• [Passage shown]:
######

[6256] in Kerberos
Re: SIGINT in the rlogind child
daemon@ATHENA.MIT.EDU (Scott Schwartz)
Sat Nov 18 14:28:46 1995
To: kerberos@MIT.EDU
Date: 18 Nov 1995 18:56:27 GMT
From: schwartz@galapagos.cse.psu.edu (Scott Schwartz)
hartmans@MIT.EDU (Sam Hartman) writes:
| If it fixes your problem and you aren't interested in finding
| the real bug, this is a quick fix.
The real bug is that kerberos doesn't do process groups correctly in
sunos. I've submitted bug reports on the topic a number of times in
the past; in case anyone cares, here's the patch I suggested. (It
would be simpler without the login.krb5 thing getting in the way.)
To: krb5-bugs@athena.mit.edu
Subject: rlogin/telnet bugs and controlling ttys under SunOS
Date: Mon, 08 May 1995 15:42:49 -0400
From: Scott Schwartz <schwartz@galapagos.cse.psu.edu>
[This obsoletes a patch I submitted for beta 4.]
Under SunOS, and maybe other systems, there is a a problem with
krlogind.c and a similar problem with login.c as distributed with
K5.5.
The bug is that rlogind forks a child but retains a controlling tty.
If the child is in the same process group as the parent, which is will
if you don't use a job control shell (chsh /bin/rc), keyboard signals
will kill the daemon. telnetd dissociates itself properly, but then
login.krb5 waits for the shell to finish, but login.krb5 has the same
ctty as the shell and is in the same process group, so it has the same
problem.

######

• [Data rows]:
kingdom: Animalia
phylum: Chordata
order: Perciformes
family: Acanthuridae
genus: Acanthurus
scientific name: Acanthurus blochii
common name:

######

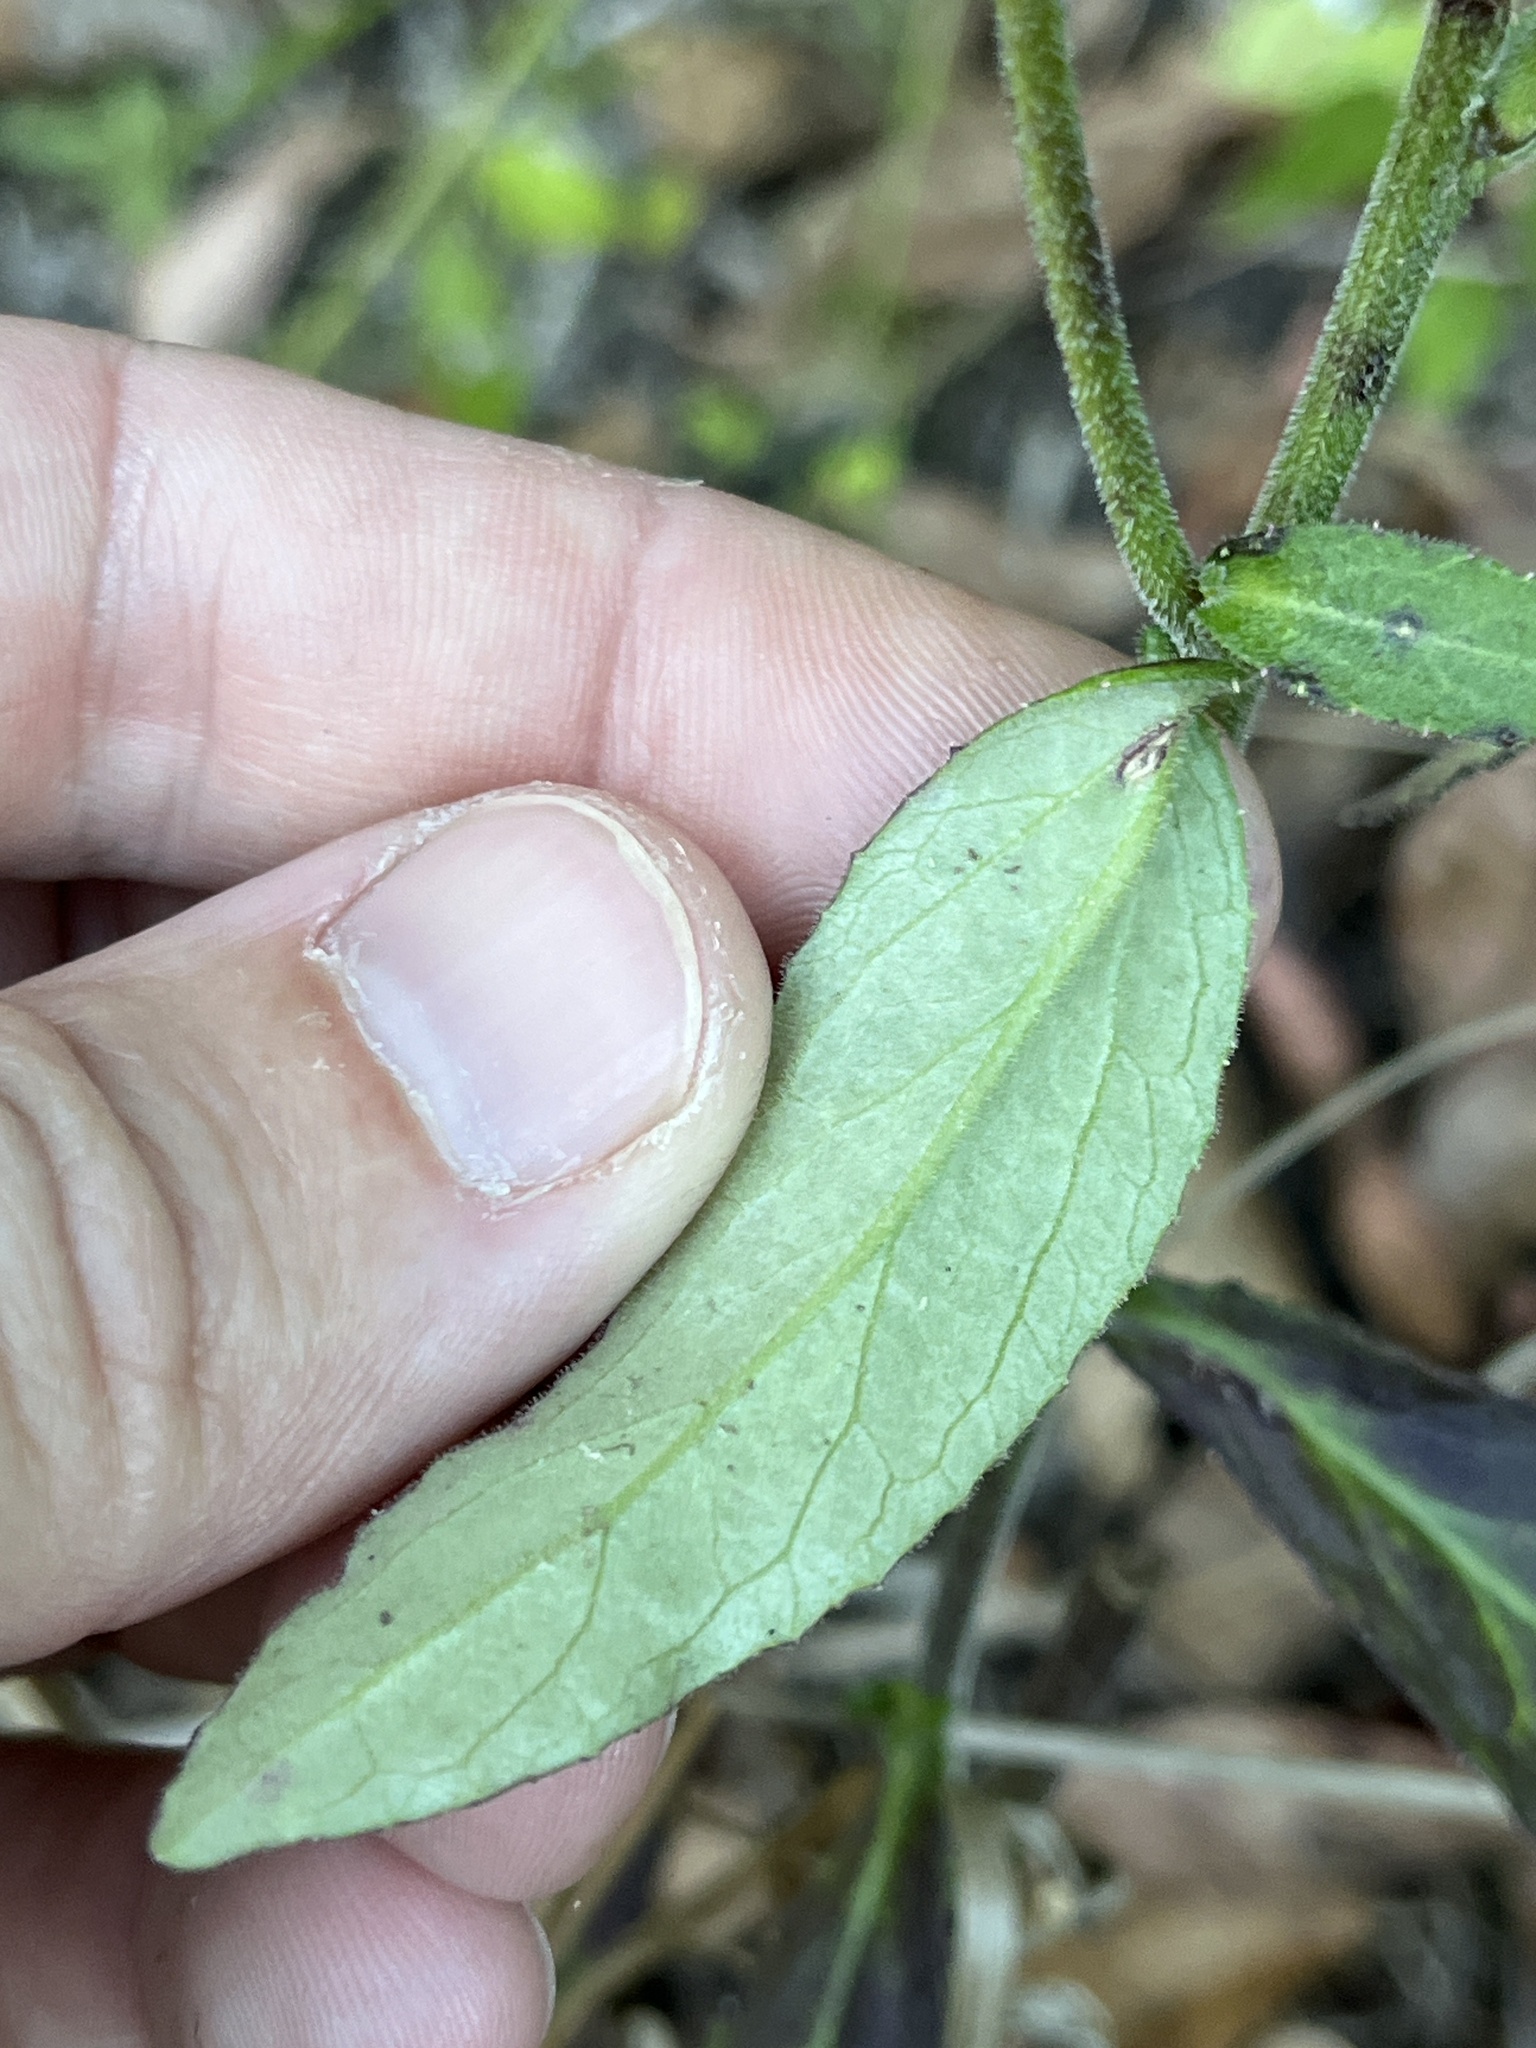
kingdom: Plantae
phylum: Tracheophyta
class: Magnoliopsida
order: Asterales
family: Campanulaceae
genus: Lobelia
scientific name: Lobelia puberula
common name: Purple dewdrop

######

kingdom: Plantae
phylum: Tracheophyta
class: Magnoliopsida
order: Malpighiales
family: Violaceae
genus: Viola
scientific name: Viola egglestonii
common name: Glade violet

######

• [Required work]:
• A. Answer these questions from the Kerberos post:
(i) What does the post say Kerberos does not do correctly in SunOS?
(ii) What command is given as the way to avoid a job control shell?
(iii) What does rlogind retain after forking a child?
• B. Retype the Kerberos post above, everything from "[6256] in Kerberos" down to "in the way.)".

• [Worked answers]:
• A.
(i) Process groups.
(ii) chsh /bin/rc
(iii) A controlling tty.

• B.
[6256] in Kerberos
Re: SIGINT in the rlogind child
daemon@ATHENA.MIT.EDU (Scott Schwartz)
Sat Nov 18 14:28:46 1995
To: kerberos@MIT.EDU
Date: 18 Nov 1995 18:56:27 GMT
From: schwartz@galapagos.cse.psu.edu (Scott Schwartz)
hartmans@MIT.EDU (Sam Hartman) writes:
| If it fixes your problem and you aren't interested in finding
| the real bug, this is a quick fix.
The real bug is that kerberos doesn't do process groups correctly in
sunos. I've submitted bug reports on the topic a number of times in
the past; in case anyone cares, here's the patch I suggested. (It
would be simpler without the login.krb5 thing getting in the way.)